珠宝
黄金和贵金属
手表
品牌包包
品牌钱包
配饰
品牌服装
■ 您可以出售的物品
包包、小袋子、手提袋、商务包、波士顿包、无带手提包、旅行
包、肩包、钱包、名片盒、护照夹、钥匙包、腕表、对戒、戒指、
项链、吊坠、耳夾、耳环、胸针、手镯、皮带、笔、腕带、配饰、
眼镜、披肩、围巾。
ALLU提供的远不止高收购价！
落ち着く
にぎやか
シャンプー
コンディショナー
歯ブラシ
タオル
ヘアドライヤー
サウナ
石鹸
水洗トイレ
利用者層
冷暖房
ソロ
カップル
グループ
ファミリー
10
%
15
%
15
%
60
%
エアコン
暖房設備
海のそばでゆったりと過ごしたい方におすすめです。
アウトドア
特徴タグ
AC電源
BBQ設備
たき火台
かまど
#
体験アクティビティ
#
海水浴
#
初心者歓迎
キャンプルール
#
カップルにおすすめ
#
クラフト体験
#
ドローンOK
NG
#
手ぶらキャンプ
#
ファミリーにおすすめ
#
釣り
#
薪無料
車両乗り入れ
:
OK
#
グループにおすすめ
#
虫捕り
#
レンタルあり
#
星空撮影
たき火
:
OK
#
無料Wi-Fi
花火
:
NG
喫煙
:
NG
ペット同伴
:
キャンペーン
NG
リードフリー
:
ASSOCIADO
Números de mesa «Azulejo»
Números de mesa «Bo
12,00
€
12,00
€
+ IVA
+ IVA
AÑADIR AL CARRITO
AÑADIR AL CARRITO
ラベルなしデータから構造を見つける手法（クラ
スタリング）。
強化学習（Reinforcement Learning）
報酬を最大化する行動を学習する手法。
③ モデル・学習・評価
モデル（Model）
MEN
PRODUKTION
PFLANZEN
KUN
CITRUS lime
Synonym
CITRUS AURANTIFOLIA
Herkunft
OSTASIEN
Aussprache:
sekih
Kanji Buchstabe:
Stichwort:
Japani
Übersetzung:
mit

- - -

WHAT THIS TASK INVOLVES => Pull together every line of the listing above that contains the word "mesa", copying each such line in full.

WRITTEN ANSWER =>
Números de mesa «Azulejo»
Números de mesa «Bo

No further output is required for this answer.